Did you try with Erlang’s yecc and leex?

1 Like

Yes, I’ve used that in the past, and I might use it for this in the future. But generated parsers does not come without it flaws.

For this project I wanted to see if we could get all the benefits of Ecto.Query and Elixir with its composability but with less abstraction and more control.

2 Likes

I looked closely at this, and my parser does not support backticks yet. But it was pretty simple to add:

iex(18)> ~SQL[select `Little Bobby;drop tables`].query
[
  {:select, [line: 0, column: 6, end_line: 0, end_column: 32],
   [
     {:"``", [line: 0, column: 8, end_line: 0, end_column: 32],
      [
        {:ident, [line: 0, column: 8, end_line: 0, end_column: 32],
         [~c"Little Bobby;drop tables"]}
      ]}
   ]}
]

For what it’s worth, it looks like your examples got botched.

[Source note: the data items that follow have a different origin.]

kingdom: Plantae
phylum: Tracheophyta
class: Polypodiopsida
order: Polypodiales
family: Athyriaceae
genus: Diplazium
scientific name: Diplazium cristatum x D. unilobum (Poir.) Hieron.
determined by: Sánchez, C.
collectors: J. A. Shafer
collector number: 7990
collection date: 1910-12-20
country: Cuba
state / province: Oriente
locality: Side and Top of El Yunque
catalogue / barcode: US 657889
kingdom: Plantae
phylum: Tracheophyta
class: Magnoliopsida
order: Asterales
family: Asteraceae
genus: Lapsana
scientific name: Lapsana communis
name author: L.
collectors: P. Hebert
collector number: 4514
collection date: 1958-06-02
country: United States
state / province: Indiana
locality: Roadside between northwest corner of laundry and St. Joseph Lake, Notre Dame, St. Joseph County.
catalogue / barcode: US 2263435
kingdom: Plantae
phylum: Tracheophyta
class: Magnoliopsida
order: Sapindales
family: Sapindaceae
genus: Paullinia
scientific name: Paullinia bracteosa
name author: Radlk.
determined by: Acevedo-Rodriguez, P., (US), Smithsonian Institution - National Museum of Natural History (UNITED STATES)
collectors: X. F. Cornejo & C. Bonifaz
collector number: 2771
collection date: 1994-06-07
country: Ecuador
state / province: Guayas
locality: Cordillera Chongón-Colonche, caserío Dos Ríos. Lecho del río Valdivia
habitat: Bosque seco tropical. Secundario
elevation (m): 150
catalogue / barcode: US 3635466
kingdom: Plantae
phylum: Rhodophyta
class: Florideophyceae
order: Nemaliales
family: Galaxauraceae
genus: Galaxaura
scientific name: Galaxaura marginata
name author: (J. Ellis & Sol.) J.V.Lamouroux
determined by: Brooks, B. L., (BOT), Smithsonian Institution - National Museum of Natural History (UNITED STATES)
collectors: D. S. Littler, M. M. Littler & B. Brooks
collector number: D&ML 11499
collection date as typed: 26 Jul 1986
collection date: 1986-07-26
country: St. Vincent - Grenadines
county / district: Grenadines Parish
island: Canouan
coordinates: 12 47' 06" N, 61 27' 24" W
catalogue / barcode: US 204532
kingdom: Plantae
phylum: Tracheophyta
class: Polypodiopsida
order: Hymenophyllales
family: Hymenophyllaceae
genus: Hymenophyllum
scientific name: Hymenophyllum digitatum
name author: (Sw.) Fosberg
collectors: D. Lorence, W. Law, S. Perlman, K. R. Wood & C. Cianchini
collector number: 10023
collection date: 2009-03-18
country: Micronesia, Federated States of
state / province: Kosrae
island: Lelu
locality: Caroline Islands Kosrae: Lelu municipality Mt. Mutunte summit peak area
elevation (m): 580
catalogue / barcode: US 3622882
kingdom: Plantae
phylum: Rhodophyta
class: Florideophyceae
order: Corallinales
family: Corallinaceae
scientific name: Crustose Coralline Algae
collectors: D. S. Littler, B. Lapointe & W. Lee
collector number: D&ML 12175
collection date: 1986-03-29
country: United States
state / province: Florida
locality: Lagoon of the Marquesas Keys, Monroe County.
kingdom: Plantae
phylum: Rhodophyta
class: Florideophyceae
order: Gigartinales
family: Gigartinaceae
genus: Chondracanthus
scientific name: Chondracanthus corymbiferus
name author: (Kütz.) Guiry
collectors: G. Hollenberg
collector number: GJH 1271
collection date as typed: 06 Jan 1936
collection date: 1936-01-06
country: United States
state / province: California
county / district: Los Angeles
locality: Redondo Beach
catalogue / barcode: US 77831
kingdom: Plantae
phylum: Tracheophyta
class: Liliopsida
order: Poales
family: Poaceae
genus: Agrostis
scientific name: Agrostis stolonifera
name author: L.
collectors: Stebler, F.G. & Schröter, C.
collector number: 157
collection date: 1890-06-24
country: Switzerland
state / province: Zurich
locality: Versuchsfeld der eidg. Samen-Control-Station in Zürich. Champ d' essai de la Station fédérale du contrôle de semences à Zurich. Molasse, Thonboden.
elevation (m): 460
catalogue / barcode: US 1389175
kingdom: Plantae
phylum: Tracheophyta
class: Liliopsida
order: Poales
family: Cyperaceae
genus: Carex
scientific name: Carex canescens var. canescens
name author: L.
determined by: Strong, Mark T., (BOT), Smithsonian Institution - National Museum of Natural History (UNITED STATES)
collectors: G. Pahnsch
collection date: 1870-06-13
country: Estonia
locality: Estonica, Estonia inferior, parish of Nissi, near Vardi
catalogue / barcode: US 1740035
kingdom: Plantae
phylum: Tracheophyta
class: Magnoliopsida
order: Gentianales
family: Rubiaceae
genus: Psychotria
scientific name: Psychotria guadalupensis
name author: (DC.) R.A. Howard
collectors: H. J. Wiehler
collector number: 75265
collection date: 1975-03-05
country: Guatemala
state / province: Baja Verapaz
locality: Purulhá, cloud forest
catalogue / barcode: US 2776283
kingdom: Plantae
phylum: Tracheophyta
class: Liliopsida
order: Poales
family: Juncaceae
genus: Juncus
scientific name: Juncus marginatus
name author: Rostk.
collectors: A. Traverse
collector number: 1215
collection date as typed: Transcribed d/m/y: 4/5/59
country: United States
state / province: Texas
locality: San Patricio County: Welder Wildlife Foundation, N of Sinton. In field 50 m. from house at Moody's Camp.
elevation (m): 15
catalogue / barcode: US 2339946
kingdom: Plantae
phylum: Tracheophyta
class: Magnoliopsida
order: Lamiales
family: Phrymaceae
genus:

I believe that only quotes and backticks are valid SQL syntax, but with that in mind, my parser would have trouble with O\Malley, but that also smells like invalid SQL, and should be: 'OMalley’:

iex(26)> ~SQL[select  'O`Malley'].query
[
  {:select, [line: 0, column: 6, end_line: 0, end_column: 17],
   [
     {:"''", [line: 0, column: 9, end_line: 0, end_column: 17],
      [
        {:ident, [line: 0, column: 9, end_line: 0, end_column: 17],
         [~c"O`Malley"]}
      ]}
   ]}
]
1 Like

Awesome library, thank you for sharing this!

After a cursory look, my 2c:

Currently we have:

iex> ~SQL"SELECT 42"
select 42

I’d consider using ~SQL[...] or #SQL[...] in the inspect implementation:

iex> ~SQL"SELECT 42"
~SQL[select 42]

Currently we have:

x = 1 ; ~SQL"SELECT #{x}"

By convention we use interpolations with lowercase sigils but (to my dismay) we can’t have lowercase multi letter ~sql so another idea would be to have slightly different interpolation syntax, say:

x = 1 ; ~SQL"SELECT {x}"

Besides following convention I think doing this would actually be a security feature, never ever allow users to use string interpolations anywhere near SQL. Once users feel comfortable using this library that does the right thing they will inevitably (ok, I’m projecting, I definitely will) call sql = "select #{x}" ; Repo.query!(sql) and that can turn into a bug pretty fast. Using a distinct syntax like {...} prevents this. In hindsight, Repo.query! accepting sanitized strings (akin to, say, Phoenix.HTML.Safe) might have been a better default.

3 Likes

Thanks for the feedback, I’m currently working my way through the SQL grammar, once I can generate a parser from the BNF file, then we can make a decision based on our options, from what I can tell then braces are valid SQL syntax, but I couldn’t find any #.